Consumers upgrading from a previous release must:

• Rename storage.s3.accessKey/secretKey/bucket → storage.local.accessKey/secretKey/bucket if they were using the default SeaweedFS-backed installation (i.e., the old default mode: s3 pointed at SeaweedFS with seaweed/seaweed123/mlrun).

• Set storage.mode: s3 explicitly if they were previously relying on the default mode: s3 to pass external AWS credentials — the new default is local.

• Users who supply an external AWS S3 configuration no longer need to clear AWS_ENDPOINT_URL_S3 manually; the secret now omits it when mode: s3.

---

🔍️ Additional Notes

• The three install-mode values files (admin_installation_values.yaml, non_admin_installation_values.yaml, non_admin_cluster_ip_installation_values.yaml) contain no storage.* overrides, so they correctly inherit the new defaults from values.yaml without modification.
• KFP Pipelines is intentionally hardwired to SeaweedFS (storage.local.*) in all modes — this is by design and is documented in the updated helper comments.

---

Warnings

1. Breaking change — existing storage.s3.* users: Anyone who previously used the default install (which was mode: s3 pointing at SeaweedFS with seaweed/seaweed123) must migrate their overrides to storage.local.*.

   Their upgrade path:

   --set storage.local.accessKey=<old s3.accessKey> \
   --set storage.local.secretKey=<old s3.secretKey> \
   --set storage.local.bucket=<old s3.bucket>
   

[yaelgen]

1. The PR description says this PR adds pipelines.storage.s3.{bucket,accessKey,secretKey} under pipelines: so users can route KFP to a separate bucket / IAM, and lists a "Use case B (MLRun → AWS, Pipelines → SeaweedFS)" and "Use case C (both → AWS)".
   Neither of those test cases is actually achievable from this values file, there is no pipelines.storage.s3.* block, and the new mlrun-ce.pipelines.s3.* helpers hardcode SeaweedFS.
   Either the description needs to be rewritten to match the actual implementation, or the implementation needs to add the missing block.
2. Renaming storage.s3.* (which used to hold the SeaweedFS creds seaweed / seaweed123 / mlrun) to storage.local.* and giving storage.s3.* brand-new "external AWS only" semantics is a possible silent breaking change. Any existing override file that sets storage.s3.accessKey / secretKey / bucket (which was the only path before) will now be ignored at upgrade because storage.mode defaults to local. If we do have existing usages, you can either keep storage.s3.* as the in-cluster SeaweedFS block (matching prior behavior) and introduce a new storage.aws.* (or storage.external.) for the AWS-only block, or add a Helm fail/NOTES.txt warning that detects "user set storage.s3. but storage.mode is local" and tells them to migrate the values.

[yaelgen]

The PR description says global.infrastructure.aws.bucketName is kept for backwards compatibility, but storage.s3.bucket is the recommended single source of truth.
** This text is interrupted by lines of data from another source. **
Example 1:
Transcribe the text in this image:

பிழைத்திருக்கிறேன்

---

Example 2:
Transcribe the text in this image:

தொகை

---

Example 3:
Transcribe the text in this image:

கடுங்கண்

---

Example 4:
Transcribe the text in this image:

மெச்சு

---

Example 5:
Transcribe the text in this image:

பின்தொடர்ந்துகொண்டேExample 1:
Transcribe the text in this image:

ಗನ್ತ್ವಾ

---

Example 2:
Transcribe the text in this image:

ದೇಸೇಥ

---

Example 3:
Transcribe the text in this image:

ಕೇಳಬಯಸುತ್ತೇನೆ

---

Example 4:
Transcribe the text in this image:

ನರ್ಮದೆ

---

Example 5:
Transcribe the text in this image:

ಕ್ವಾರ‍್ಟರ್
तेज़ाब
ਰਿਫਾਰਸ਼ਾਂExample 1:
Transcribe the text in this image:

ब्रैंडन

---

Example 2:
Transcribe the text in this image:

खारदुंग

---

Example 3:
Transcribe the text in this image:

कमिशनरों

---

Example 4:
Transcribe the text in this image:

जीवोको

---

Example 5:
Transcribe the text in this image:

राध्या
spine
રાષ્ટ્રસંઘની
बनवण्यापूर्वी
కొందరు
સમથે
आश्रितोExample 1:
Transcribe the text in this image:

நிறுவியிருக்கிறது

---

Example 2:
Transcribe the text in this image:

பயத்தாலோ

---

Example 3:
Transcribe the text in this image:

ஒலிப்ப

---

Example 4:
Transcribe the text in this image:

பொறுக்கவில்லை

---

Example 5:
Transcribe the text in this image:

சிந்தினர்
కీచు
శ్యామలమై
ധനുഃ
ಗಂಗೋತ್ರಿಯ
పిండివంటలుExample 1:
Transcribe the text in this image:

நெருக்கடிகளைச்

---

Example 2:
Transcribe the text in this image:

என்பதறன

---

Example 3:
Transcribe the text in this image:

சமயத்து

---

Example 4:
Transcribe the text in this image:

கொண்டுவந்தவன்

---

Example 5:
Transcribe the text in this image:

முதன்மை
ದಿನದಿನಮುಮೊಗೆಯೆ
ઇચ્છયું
The current coalesce gives bucketName priority - so if a new user follows the recommendation and sets storage.s3.bucket, an inherited bucketName from an umbrella chart or older values file silently wins. Was that the intended precedence, or should storage.s3.bucket win when explicitly set?

[yaelgen]

missing new line

[yaelgen]

storage.s3.{accessKey,secretKey} default to empty strings but only bucket is validated. Switching to s3 mode without creds will silently produce an unusable Secret. Please also fail-fast when accessKey/secretKey are empty (unless global.infrastructure.aws.s3NonAnonymous is true).

[yaelgen]

newline

[yaelgen]

Every mlrun-ce.pipelines.s3.* helper just delegates to seaweedfs.s3.* or hardcodes a literal. Either drop the family and call seaweedfs.s3.* directly, or actually wire it to pipelines.storage.s3.* per the PR description.